PS-OCT Data Correction via Non-Linear Monte Carlo Simulation
Find Innovative SolutionsGenerate Solutions
Solution Overview
Problem
Polarization-sensitive optical coherence tomography (PS-OCT) systems face challenges in achieving accurate quantitative diagnosis due to errors in phase retardation measurements, which are asymmetrical and noisy, limiting their ability to accurately classify disease stages in biological samples with fibrous structures or tooth enamel.
Innovation Solution
A program is developed to correct PS-OCT data using a non-linear conversion function, obtained through Monte Carlo simulation, to convert phase difference distribution data into symmetrical data, thereby estimating the true phase constant and enhancing the system's quantitative analysis capabilities.

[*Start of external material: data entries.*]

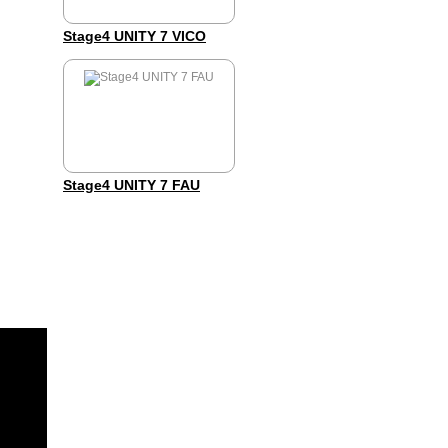
Stage4 UNITY 7 VICO
Stage4 UNITY 7 FAU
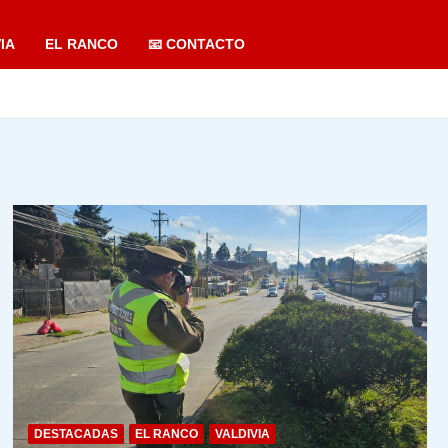
IA
EL RANCO
📧 CONTACTO
DESTACADAS
EL RANCO
VALDIVIA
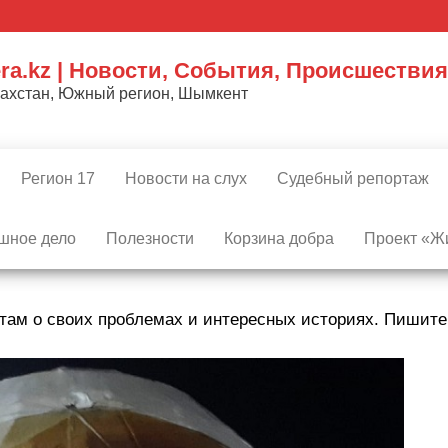
ra.kz | Новости, События, Происшествия
захстан, Южный регион, Шымкент
Регион 17
Новости на слух
Судебный репортаж
шное дело
Полезности
Корзина добра
Проект «Жи
там о своих проблемах и интересных историях. Пишит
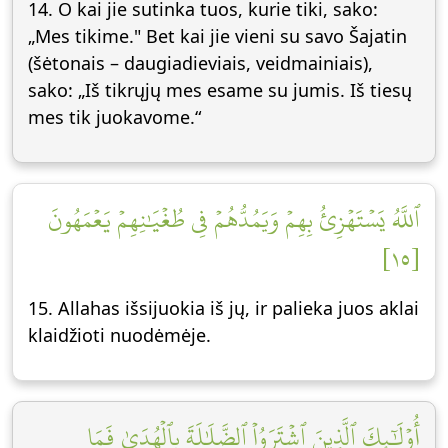
14. O kai jie sutinka tuos, kurie tiki, sako:
„Mes tikime." Bet kai jie vieni su savo Šajatin
(šėtonais – daugiadieviais, veidmainiais),
sako: „Iš tikrųjų mes esame su jumis. Iš tiesų
mes tik juokavome.“
ٱللَّهُ يَسۡتَهۡزِئُ بِهِمۡ وَيَمُدُّهُمۡ فِي طُغۡيَٰنِهِمۡ يَعۡمَهُونَ
[١٥]
15. Allahas išsijuokia iš jų, ir palieka juos aklai
klaidžioti nuodėmėje.
أُوْلَٰٓئِكَ ٱلَّذِينَ ٱشۡتَرَوُاْ ٱلضَّلَٰلَةَ بِٱلۡهُدَىٰ فَمَا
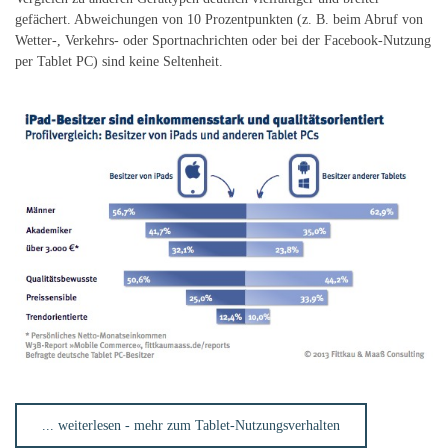
gefächert. Abweichungen von 10 Prozentpunkten (z. B. beim Abruf von
Wetter-, Verkehrs- oder Sportnachrichten oder bei der Facebook-Nutzung
per Tablet PC) sind keine Seltenheit.
... weiterlesen - mehr zum Tablet-Nutzungsverhalten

Engineering Contradictions & Design Principles
Engineering Contradiction Analysis
1Measurement precision
If PS-OCT measures phase retardation data directly, then the measurement process is simple and fast, but the data contains systematic errors and is asymmetrical, reducing measurement precision
Solution Approach 1:
The patent applies parameter changes by transforming the asymmetrical phase retardation distribution into a symmetrical distribution through non-linear conversion. The conversion function adjusts the statistical parameters of the data distribution, specifically transforming the mean and variance of the phase retardation values to eliminate systematic errors and achieve normal distribution, thereby improving measurement precision without adding physical complexity to the OCT system
Solution Approach 2:
The patent replaces mechanical/data collection complexity with computational processing. Instead of modifying the physical PS-OCT measurement system to reduce errors, the invention uses computational algorithms (conversion functions based on Monte Carlo simulations) to correct the measured data. This substitutes physical system complexity with software-based correction, achieving high precision while keeping the hardware simple
2Reliability
If PS-OCT is used for quantitative diagnosis, then the application value increases, but the asymmetrical and noisy data distribution prevents accurate disease stage classification
Solution Approach 1:
The patent implements feedback through an iterative correction process. The conversion function is determined based on the actual measured data distribution characteristics, and the correction is applied feedback-driven to ensure the data converges to a symmetrical normal distribution. This feedback mechanism adjusts the processing parameters based on the actual measurement quality, improving reliability for quantitative diagnosis
Solution Approach 2:
The patent applies preliminary action by pre-determining conversion functions through Monte Carlo simulations before actual measurement. Multiple conversion functions are prepared in advance based on simulated data distributions, and the appropriate function is selected based on the measured data's statistical characteristics. This preliminary preparation enables accurate phase constant estimation without requiring complex real-time computation during diagnosis
Applied Scientific Principles
This section explains which scientific principles are used to turn an abstract innovation direction into a practical engineering solution.
Function Achieved in This Case
The program enables accurate quantitative diagnosis and disease stage classification by removing systematic errors from PS-OCT data, improving the system's ability to provide clear and precise images of tissue structures.
Implementation Method 1
The object light and reference light thus returning to the beam splitter 46 enter a condensing lens 51 and get focused onto an optical detector 52... interference signals manifest only when the distance from the reference arm is roughly equivalent to the distance from the object arm
Implementation Method 2
PS-OCT continuously modulates the polarized state of the linearly polarized beam simultaneously during scan B, to capture the polarization information of the sample
Data Source
AI summary
Data measured by PS-OCT is corrected in a non-linear manner to enhance the quantitative analysis capability of PS-OCT and permit accurate quantitative diagnosis, including diagnosis of disease stage of lesions, as a useful means for computer diagnosis. Even when retardation per PS-OCT 1 contains error and becomes noise and its distribution is not normal or symmetrical around the true value, measured data is converted using a distribution conversion function obtained by analyzing the characteristics of noise via Monte Carlo simulation to remove the systematic error and estimate the true value otherwise buried in noise and thereby correct the PS-OCT 1 image more clearly.